The exact cause of placenta increta is unknown, but has a higher incidence of occurrence in placenta previa. Placenta previa is a condition where the placenta covers the opening of the cervix either completely or partially, and this condition requires a cesarean section for delivery. The rising cesarean section rates have also caused a rise in placenta increta along with placenta accreta and percreta.

All three abnormal placental conditions have an increased risk of preterm delivery with the accompanying morbidity and mortality for the infant. A diagnosis of placenta increta can be made on ultrasound, but not always. Sometimes, the diagnosis is made or suspected when bleeding occurs in the third trimester of pregnancy. If this diagnosis is made on ultrasound, your provider will inform you of the findings and arrange for close follow up during your pregnancy. Your provider may also arrange for a transfer to a tertiary care center for your delivery.

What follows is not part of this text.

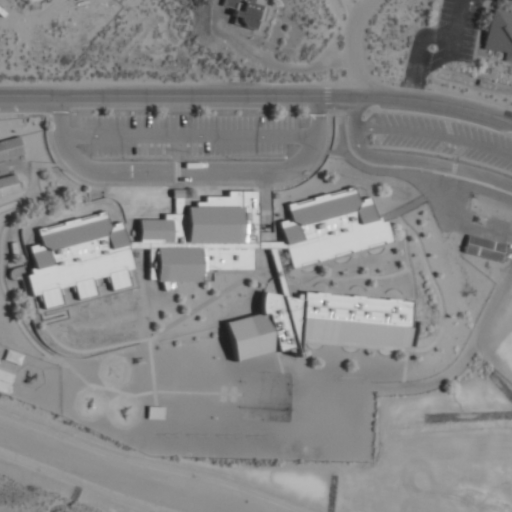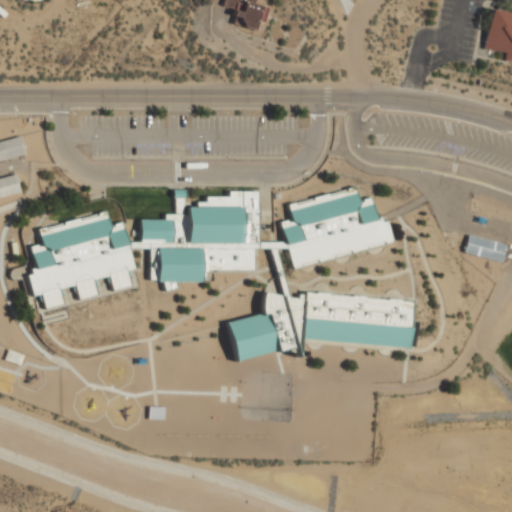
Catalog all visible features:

The biggest risk to the mother is hemorrhage following the delivery as the placenta will not detach itself from the myometrium. In order to avoid the life threatening emergency that can arise from the attached placenta, the standard procedure is to schedule a cesarean section around 34-36 weeks followed by a hysterectomy at that time. The placenta will be left attached to the uterus after the delivery to minimize bleeding. There will, most likely, be a team of physicians present at the time of delivery including the obstetrician, a general surgeon, urologist, and interventional radiologist along with the pediatrician or neonatologist.

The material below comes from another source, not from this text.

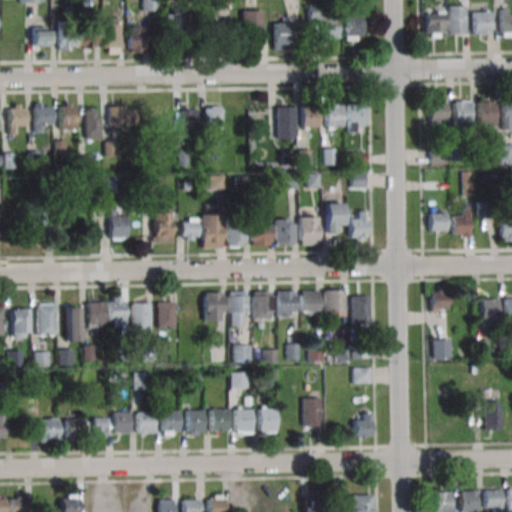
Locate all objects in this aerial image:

Depending on how your pregnancy is progressing, your provider may elect to hospitalize you until the time of the scheduled cesarean section. During the prenatal course, your provider will most likely administer a steroid, betamethasone, to accelerate the fetal lung maturity. In addition, the provider will want to follow the fetal well being by performing nonstress tests (NSTs) on a weekly or twice a week basis. Biophysical profiles (BPPs) will be done once a week. A biophysical profile is a special type of ultrasound that looks at the amount of amniotic fluid, fetal movement, whether the fetal limbs are flexed or extended, and fetal breathing. This will provide a score which will then let your provider know the well being of the fetus. The highest individual score for each finding on the BPP is 2. A score of 10/10 is optimal, and this score includes the NST which is also given a value of 2. Values of 0 and 1 are also possible, but less desirable.

You will be asked to monitor the infant’s movements by keeping track of the kick counts. You should contact your provider immediately if there is a decrease in fetal movement. If you are allowed to stay at home, you will be asked to follow a regimen of bed rest and pelvic rest. Any vaginal bleeding is to be reported immediately.

Wishing you a happy and problem free delivery, Pablo.